===== DOCUMENT EXCERPT =====

Representative element volumes (REV) and representative element areas (REA) provide new applications in reservoir modeling. In summary, REVs and REAs are the smallest volumes or areas that can be modeled to yield consistent results, within acceptable limits of variance of the modeled property, such as porosity or permeability. Using this approach, the smallest volume or area to be modeled can be determined, the flow model is run, and the results are used to upscale to larger-scale simulations. This subject disclosure limits the required size of reservoir models, because REV and REA are fixed volumes and areas for particular rock types. Although we apply the subject disclosure to rocks, the same techniques apply to any porous media at any scale of resolution.

The subject disclosure discloses methods to determine REA or REV, with digital rock samples as examples. Methods can be applied to models at any scales, provided these models are available and a benchmark property value can be predefined. In our digital rock examples, models are segmented rock images and the benchmark property value is the porosity measured.

FIG. 3 describes the basic workflow for statistical determination of REA, according to some embodiments. In block 310, a large area with rock properties of interest is modeled or measured. In one non-limiting example, 2D LSFM scans of a thin section could be used as the measured data. In block 312, a subsample of a given size within the large area is randomly selected. In block 316 other non-overlapping subsamples of the same size are randomly selected. According to some embodiments, the process is repeated once or a plurality of times. In block 318, the subsample size is increased by an incremental area value. This process is repeated until it is not possible to have a statistically large subsample representation. For example, the process could be stopped when there are fewer than 30 non-overlapping subsamples. In block 322, a cross plot of variance in the measured property vs. subsample size is made for each defined subsample area. Extrapolation, if necessary, is performed to the sample mean of the measured property using the appropriate fit. For example, plot log₁₀ of the rock property vs. log₁₀ of the subsample size. If a straight-line power-law function is observed, extrapolate this (if necessary) to the sample mean to detect REA. When one standard deviation of the variance is within acceptable limits (for example, ±5% of the sample mean), this is the REA for the rock-property. Exclude subsample areas that do not follow the fit because they are too small.

=====

(WRITTEN TASKS):
A. Reproduce word for word everything in the passage on representative element volumes and areas from "Representative element volumes" down to "scale of resolution.".
B. In the passage on representative element volumes and areas, when could the process of increasing the subsample size be stopped?

===== EXTRACTED INFORMATION =====

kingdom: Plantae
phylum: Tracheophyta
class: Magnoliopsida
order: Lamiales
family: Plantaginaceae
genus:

=====

(FULL SOLUTIONS):
A.
Representative element volumes (REV) and representative element areas (REA) provide new applications in reservoir modeling. In summary, REVs and REAs are the smallest volumes or areas that can be modeled to yield consistent results, within acceptable limits of variance of the modeled property, such as porosity or permeability. Using this approach, the smallest volume or area to be modeled can be determined, the flow model is run, and the results are used to upscale to larger-scale simulations. This subject disclosure limits the required size of reservoir models, because REV and REA are fixed volumes and areas for particular rock types. Although we apply the subject disclosure to rocks, the same techniques apply to any porous media at any scale of resolution.

B. It could be stopped when there are fewer than 30 non-overlapping subsamples.